Pretty much the same as above, except:

<video id="camFeed" autoplay> To display the webcam live feed.

<button id="camGo"> Toggle “extract text from current webcam frame”.
<textarea id="textOut"> Same. Output text here.

2B) THE JAVASCRIPT

2-cam-txt.js

window.addEventListener("load", async () => {
  // (A) INIT - GET VIDEO, BUTTON, TEXT AREA, CREATE TESSERACT WORKER
  var camFeed = document.getElementById("camFeed"),
      camGo = document.getElementById("camGo"),
      textOut = document.getElementById("textOut"),
      worker = await Tesseract.createWorker("eng");

  // (B) GET WEBCAM ACCESS
  navigator.mediaDevices.getUserMedia({ video: true })
  .then(async (stream) => {
    // (B1) PUT WEBCAM LIVE STREAM INTO <VIDEO>
    camFeed.srcObject = stream;

    // (B2) "READ TEXT" BUTTON ACTION
    camGo.onclick = async () => {
      // (B2-1) CREATE AN EMPTY <CANVAS>
      let canvas = document.createElement("canvas");
      canvas.width = camFeed.videoWidth;
      canvas.height = camFeed.videoHeight;

      // (B2-2) CAPTURE CURRENT WEBCAM FRAME ONTO <CANVAS>
      canvas.getContext("2d").drawImage(
        camFeed, 0, 0, camFeed.videoWidth, camFeed.videoHeight
      );

      // (B2-3) PASS THE CURRENT WEBCAM FRAME TO TESSERACT
      let img = canvas.toDataURL("image/png"), // current webcam frame to png image
          res = await worker.recognize(img); // use tesseract to extract text

      // (B2-4) OUTPUT TEXT
      textOut.value = res.data.text; // put text into text area
      navigator.clipboard.writeText(res.data.text); // optional - put into clipboard
    };
  })
  .catch(err => console.error(err));
});

Keep calm and let’s walk through this part-by-part:

(A) The usual – Get HTML video, button, text box. Create an English Tesseract worker.
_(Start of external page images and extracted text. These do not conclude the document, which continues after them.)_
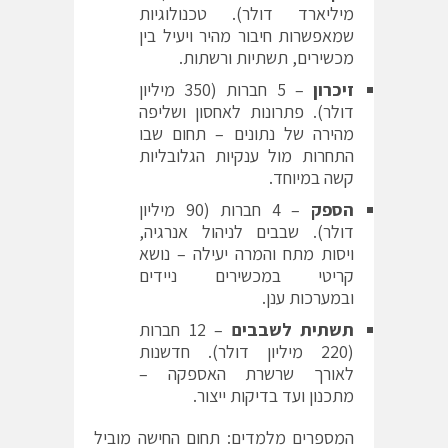
מיליארד דולר). טכנולוגיות
שמאפשרות חיבור מהיר ויעיל בין
מכשירים, תשתיות ורשתות.
זיכרון
– 5 חברות (350 מיליון
דולר). פתרונות לאחסון ושליפה
מהירה של נתונים – תחום שבו
התחרות מול ענקיות הגלובליות
קשה במיוחד.
הספק
– 4 חברות (90 מיליון
דולר). שבבים לניהול אנרגיה,
ויסות מתח והמרה יעילה – נושא
קריטי במכשירים ניידים
ובמערכות ענן.
תשתית לשבבים
– 12 חברות
(220 מיליון דולר). חדשנות
לאורך שרשרת האספקה –
מתכנון ועד בדיקות ייצור.
המספרים מלמדים: תחום החישה מוביל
(B) Get access permission to the webcam.
(B1) On obtaining permission, we patch the webcam livefeed into the <video> tag.
(B2) When the user clicks on the “Read Text” button. We cannot directly send the webcam feed into Tesseract, thus the entire section of confusion.
- (B2-1) Create an empty <canvas> first.
- (B2-2) Capture the current webcam frame onto the <canvas>.
- (B2-3) Convert the <canvas> into a PNG image, send it to Tesseract.
- (B2-4) Output the extracted text.

THE END

That’s all for this tutorial, but before we end – Take note of the limitations. OCR is not an “hardcore AI”. It cannot read complicated images and automatically filter out the “irrelavant bits”. You will have to feed a “clean text image” to Tesseract if you want good results.